Pharmacokinetic data
- Bioavailability: 37–66%
- Protein binding: ~99%
- Metabolism: Liver (glucuronidation)
- Elimination half-life: α phase: 40 min, β phase: 10 hours
- Excretion: Biliary (95%), urine (negligible)

Identifiers
- IUPAC name 2,2',2'',2'''-(4,8-di(piperidin-1-yl)pyrimido[5,4-d]pyrimidine-2,6-diyl)bis(azanetriyl)tetraethanol;
- CAS Number: 58-32-2;
- PubChem CID: 3108;
- IUPHAR/BPS: 4807;
- DrugBank: DB00975;
- ChemSpider: 2997;
- UNII: 64ALC7F90C;
- KEGG: D00302;
- ChEBI: CHEBI:4653;
- ChEMBL: ChEMBL932;
- CompTox Dashboard (EPA): DTXSID6040668 ;
- ECHA InfoCard: 100.000.340

Chemical and physical data
- Formula: C_{24}H_{40}N_{8}O_{4}
- Molar mass: 504.636 g·mol^{−1}
- 3D model (JSmol): Interactive image;
- SMILES C1CCN(CC1)C2=NC(=NC3=C2N=C(N=C3N4CCCCC4)N(CCO)CCO)N(CCO)CCO;
- InChI InChI=1S/C24H40N8O4/c33-15-11-31(12-16-34)23-26-20-19(21(27-23)29-7-3-1-4-8-29)25-24(32(13-17-35)14-18-36)28-22(20)30-9-5-2-6-10-30/h33-36H,1-18H2; Key:IZEKFCXSFNUWAM-UHFFFAOYSA-N;

= Dipyridamole =

Anticoagulant drug

Dipyridamole, sold under the brand name Persantine among others, is an antiplatelet drug of the nucleoside transport inhibitor and PDE3 inhibitor class that inhibits blood clot formation when given chronically and causes blood vessel dilation when given at high doses over a short time.

==Medical uses==
- Dipyridamole is used to dilate blood vessels in people with peripheral arterial disease and coronary artery disease.
- Dipyridamole has been shown to lower pulmonary hypertension without significant drop of systemic blood pressure.
- It inhibits proliferation of smooth muscle cells in vivo and modestly increases unassisted patency of synthetic arteriovenous hemodialysis grafts.
- Cyclic adenosine monophosphate impairs platelet aggregation and also causes arteriolar smooth muscle relaxation. Chronic therapy did not show significant drop of systemic blood pressure.
- It inhibits the replication of mengovirus RNA.
- It can be used for myocardial stress testing as an alternative to exercise-induced stress methods such as treadmills.
- It is an experimental agent used for the treatment of restless leg syndrome, conditionally recommended by the American Academy of Sleep Medicine as a second-line treatment (conditional recommendation, low certainty of evidence).

===Stroke===
A combination of dipyridamole and aspirin (acetylsalicylic acid/dipyridamole) is FDA-approved for the secondary prevention of stroke and has a bleeding risk equal to that of aspirin use alone. Dipyridamole absorption is pH-dependent and concomitant treatment with gastric acid suppressors (such as a proton pump inhibitor) will inhibit the absorption of liquid and plain tablets.

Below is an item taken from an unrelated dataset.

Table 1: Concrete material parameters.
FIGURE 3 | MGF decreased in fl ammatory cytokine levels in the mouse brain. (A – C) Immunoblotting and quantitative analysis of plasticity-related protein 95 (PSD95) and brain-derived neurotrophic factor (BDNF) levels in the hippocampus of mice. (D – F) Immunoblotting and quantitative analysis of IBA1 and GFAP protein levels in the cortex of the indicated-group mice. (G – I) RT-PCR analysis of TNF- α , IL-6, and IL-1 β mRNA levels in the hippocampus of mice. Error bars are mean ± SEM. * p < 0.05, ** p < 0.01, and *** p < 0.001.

However, it is not licensed as monotherapy for stroke prophylaxis, although a Cochrane review suggested that dipyridamole may reduce the risk of further vascular events in patients presenting after cerebral ischemia.

A triple therapy of aspirin, clopidogrel, and dipyridamole has been investigated, but this combination led to an increase in adverse bleeding events.

== Interactions ==
Due to its action as a phosphodiesterase inhibitor, dipyridamole is likely to potentiate the effects of adenosine. This occurs by blocking the nucleoside transporter (ENT1) through which adenosine enters erythrocyte and endothelial cells.

According to Association of Anaesthetists of Great Britain and Ireland 2016 guidelines, dipyridamole is considered to not cause risk of bleeding when receiving neuroaxial anaesthesia and deep nerve blocks. It does not therefore require cessation prior to anaesthesia with these techniques, and can continue to be taken with nerve block catheters in place.

==Overdose==
Dipyridamole overdose can be treated with aminophylline or caffeine which reverses its dilating effect on the blood vessels. Symptomatic treatment is recommended, possibly including a vasopressor drug. Gastric lavage should be considered. Since dipyridamole is highly protein bound, dialysis is not likely to be of benefit.

==Mechanisms of action==
Dipyridamole has two known effects, acting via different mechanisms of action:
- Dipyridamole inhibits the phosphodiesterase enzymes that normally break down cAMP (increasing cellular cAMP levels and blocking the platelet aggregation, response to ADP) and/or cGMP.
- Dipyridamole inhibits the cellular reuptake of adenosine into platelets, red blood cells, and endothelial cells, leading to increased extracellular concentrations of adenosine.